#### Input for this task ####

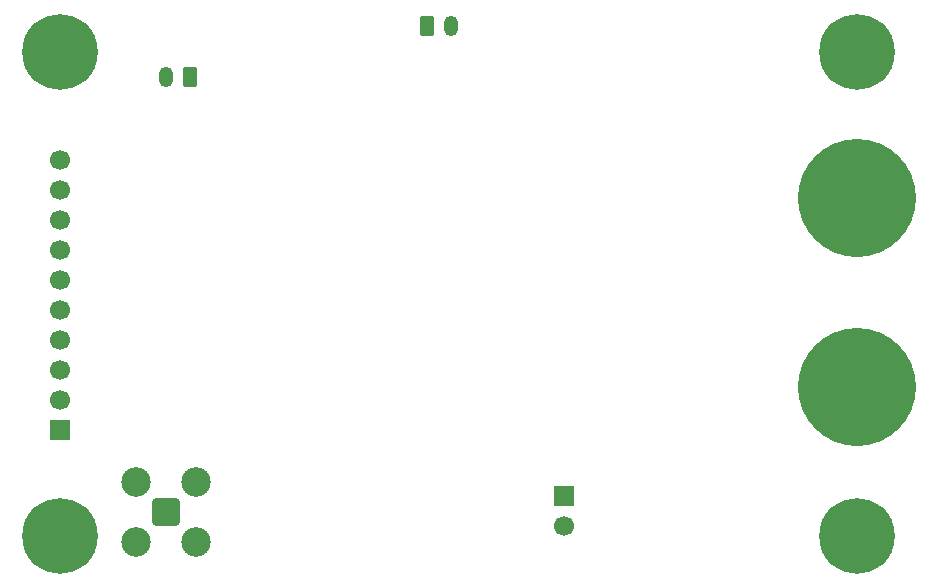
<source format=gbr>
%TF.GenerationSoftware,KiCad,Pcbnew,9.0.6*%
%TF.CreationDate,2026-02-07T23:32:21+00:00*%
%TF.ProjectId,vccs,76636373-2e6b-4696-9361-645f70636258,rev?*%
%TF.SameCoordinates,Original*%
%TF.FileFunction,Soldermask,Bot*%
%TF.FilePolarity,Negative*%
%FSLAX46Y46*%
G04 Gerber Fmt 4.6, Leading zero omitted, Abs format (unit mm)*
G04 Created by KiCad (PCBNEW 9.0.6) date 2026-02-07 23:32:21*
%MOMM*%
%LPD*%
G01*
G04 APERTURE LIST*
G04 Aperture macros list*
%AMRoundRect*
0 Rectangle with rounded corners*
0 $1 Rounding radius*
0 $2 $3 $4 $5 $6 $7 $8 $9 X,Y pos of 4 corners*
0 Add a 4 corners polygon primitive as box body*
4,1,4,$2,$3,$4,$5,$6,$7,$8,$9,$2,$3,0*
0 Add four circle primitives for the rounded corners*
1,1,$1+$1,$2,$3*
1,1,$1+$1,$4,$5*
1,1,$1+$1,$6,$7*
1,1,$1+$1,$8,$9*
0 Add four rect primitives between the rounded corners*
20,1,$1+$1,$2,$3,$4,$5,0*
20,1,$1+$1,$4,$5,$6,$7,0*
20,1,$1+$1,$6,$7,$8,$9,0*
20,1,$1+$1,$8,$9,$2,$3,0*%
G04 Aperture macros list end*
%ADD10C,0.800000*%
%ADD11C,6.400000*%
%ADD12C,10.000000*%
%ADD13RoundRect,0.250000X-0.350000X-0.625000X0.350000X-0.625000X0.350000X0.625000X-0.350000X0.625000X0*%
%ADD14O,1.200000X1.750000*%
%ADD15RoundRect,0.250000X0.350000X0.625000X-0.350000X0.625000X-0.350000X-0.625000X0.350000X-0.625000X0*%
%ADD16R,1.700000X1.700000*%
%ADD17C,1.700000*%
%ADD18RoundRect,0.200100X-0.949900X-0.949900X0.949900X-0.949900X0.949900X0.949900X-0.949900X0.949900X0*%
%ADD19C,2.500000*%
G04 APERTURE END LIST*
D10*
%TO.C,H2*%
X147400000Y-58500000D03*
X146697056Y-60197056D03*
X146697056Y-56802944D03*
X145000000Y-60900000D03*
D11*
X145000000Y-58500000D03*
D10*
X145000000Y-56100000D03*
X143302944Y-60197056D03*
X143302944Y-56802944D03*
X142600000Y-58500000D03*
%TD*%
%TO.C,H1*%
X79900000Y-58500000D03*
X79197056Y-60197056D03*
X79197056Y-56802944D03*
X77500000Y-60900000D03*
D11*
X77500000Y-58500000D03*
D10*
X77500000Y-56100000D03*
X75802944Y-60197056D03*
X75802944Y-56802944D03*
X75100000Y-58500000D03*
%TD*%
D12*
%TO.C,J1*%
X145000000Y-70900000D03*
%TD*%
%TO.C,J2*%
X145000000Y-86900000D03*
%TD*%
D10*
%TO.C,H3*%
X75100000Y-99500000D03*
X75802944Y-97802944D03*
X75802944Y-101197056D03*
X77500000Y-97100000D03*
D11*
X77500000Y-99500000D03*
D10*
X77500000Y-101900000D03*
X79197056Y-97802944D03*
X79197056Y-101197056D03*
X79900000Y-99500000D03*
%TD*%
D13*
%TO.C,J3*%
X108599999Y-56300000D03*
D14*
X110600000Y-56300000D03*
%TD*%
D15*
%TO.C,J5*%
X88500000Y-60650000D03*
D14*
X86499999Y-60650000D03*
%TD*%
D16*
%TO.C,J6*%
X77485000Y-90480000D03*
D17*
X77485000Y-87940000D03*
X77485000Y-85400001D03*
X77485000Y-82860000D03*
X77485000Y-80320000D03*
X77485000Y-77780000D03*
X77485000Y-75240000D03*
X77485000Y-72699999D03*
X77485000Y-70160000D03*
X77485000Y-67620000D03*
%TD*%
D18*
%TO.C,J4*%
X86460000Y-97460000D03*
D19*
X83920000Y-94920000D03*
X83920000Y-100000000D03*
X89000000Y-94920000D03*
X89000000Y-100000000D03*
%TD*%
D16*
%TO.C,J7*%
X120200000Y-96125000D03*
D17*
X120200000Y-98665000D03*
%TD*%
D10*
%TO.C,H4*%
X142600000Y-99500000D03*
X143302944Y-97802944D03*
X143302944Y-101197056D03*
X145000000Y-97100000D03*
D11*
X145000000Y-99500000D03*
D10*
X145000000Y-101900000D03*
X146697056Y-97802944D03*
X146697056Y-101197056D03*
X147400000Y-99500000D03*
%TD*%
M02*

</source>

####

What is being asked: Search the data for the string "format" and copy every line where it appears.

Expected answer:
<source format=gbr>
G04 Gerber Fmt 4.6, Leading zero omitted, Abs format (unit mm)*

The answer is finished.